NRAS is an enzyme that in humans is encoded by the NRAS gene. It was discovered by a small team of researchers led by Robin Weiss at the Institute of Cancer Research in London. It was the third RAS gene to be discovered, and was named NRAS, for its initial identification in human neuroblastoma cells.
The N-ras proto-oncogene is a member of the Ras gene family. It is mapped on chromosome 1, and it is activated in HL60, a promyelocytic leukemia line. The order of nearby genes is as follows: cen—CD2—NGFB—NRAS—tel.
The mammalian Ras gene family consists of the Harvey and Kirsten Ras genes (HRAS and KRAS), an inactive pseudogene of each (c-Hras2 and c-Kras1) and the N-Ras gene.
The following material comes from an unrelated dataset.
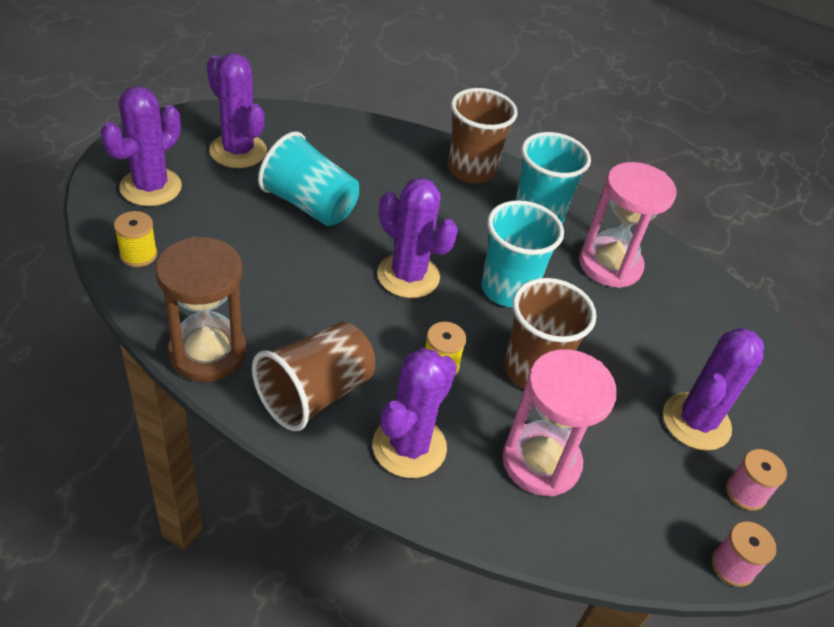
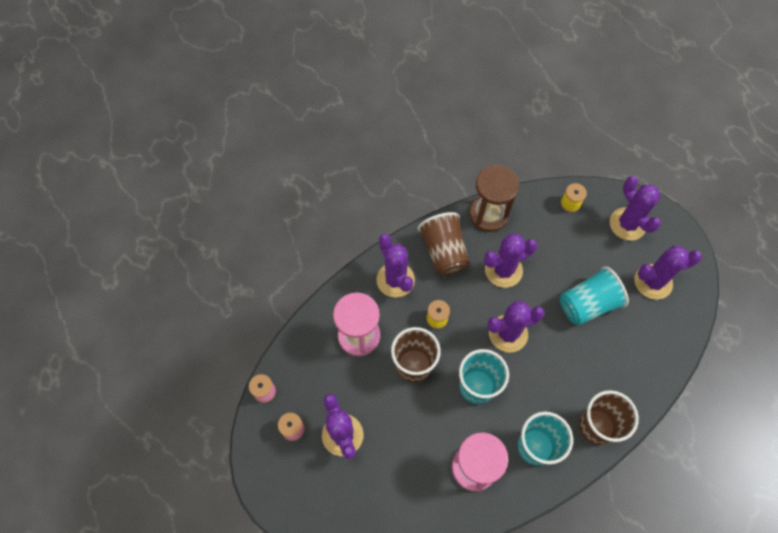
camera: 125 degrees right, 20 degrees up
none -> purple cactus [484,234,538,288]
They differ significantly only in the C-terminal 40 amino acids. These Ras genes have GTP/GDP binding and GTPase activity, and their normal function may be as G-like regulatory proteins involved in the normal control of cell growth.
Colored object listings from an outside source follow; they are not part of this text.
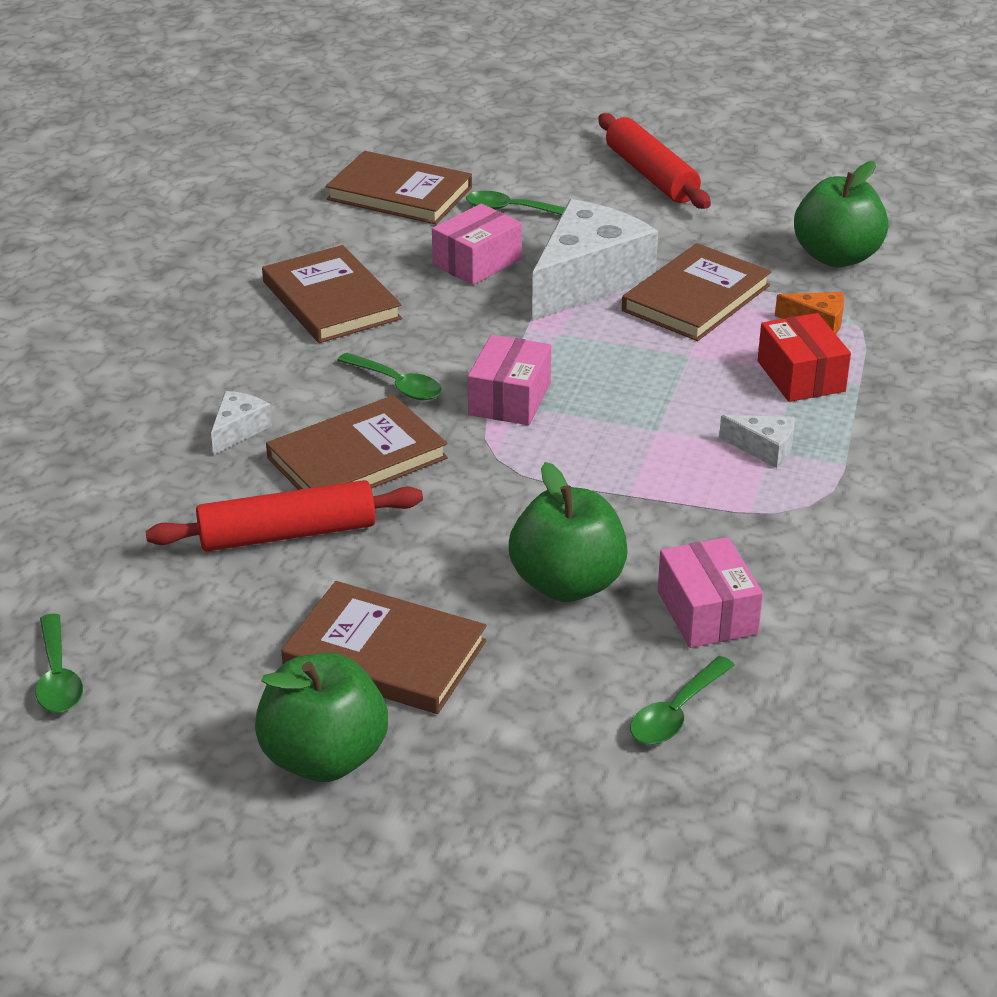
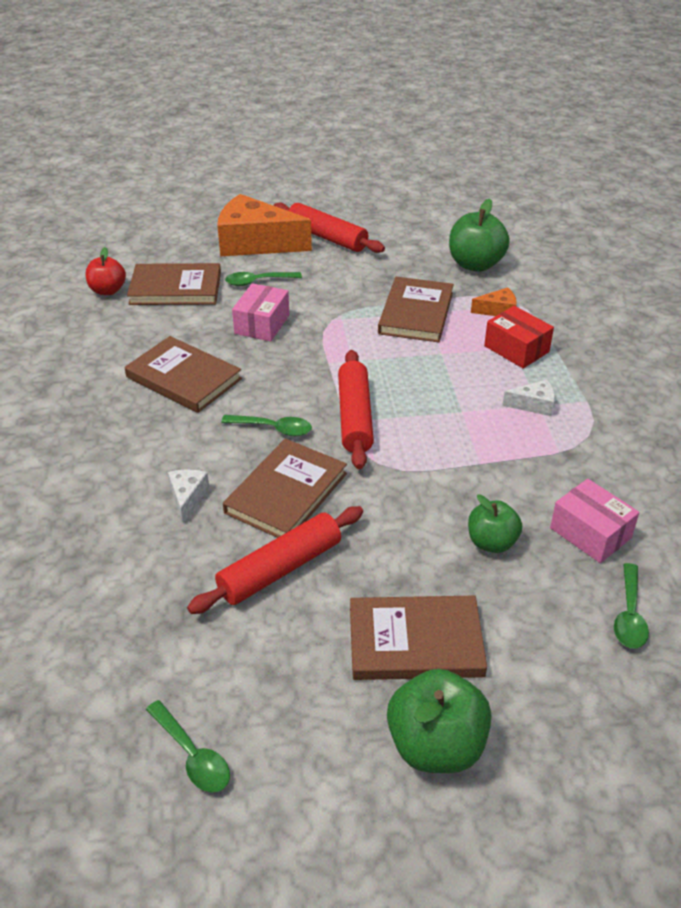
camera: 25 degrees left, 5 degrees up
pink box [468,335,551,425] -> red rolling pin [338,350,374,469]
green apple [509,462,628,602] -> green apple [468,494,522,553], size x0.64
white cheese [532,199,658,321] -> none
none -> red apple [85,247,126,295]
none -> orange cheese [217,194,312,256]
The N-Ras gene specifies two main transcripts of 2 kb and 4.3 kb. The difference between the two transcripts is a simple extension through the termination site of the 2 kb transcript. The N-Ras gene consists of seven exons (-I, I, II, III, IV, V, VI). The smaller 2 kb transcript contains the VIa exon, and the larger 4.3 kb transcript contains the VIb exon which is just a longer form of the VIa exon. Both transcripts encode identical proteins as they differ only the 3′ untranslated region.
Mutations which change amino acid residues 12, 13 or 61 activate the potential of N-ras to transform cultured cells and are implicated in a variety of human tumors e.g. melanoma.
As a drug target
Binimetinib (MEK162) has had a phase III clinical trial for NRAS Q61 mutant melanoma.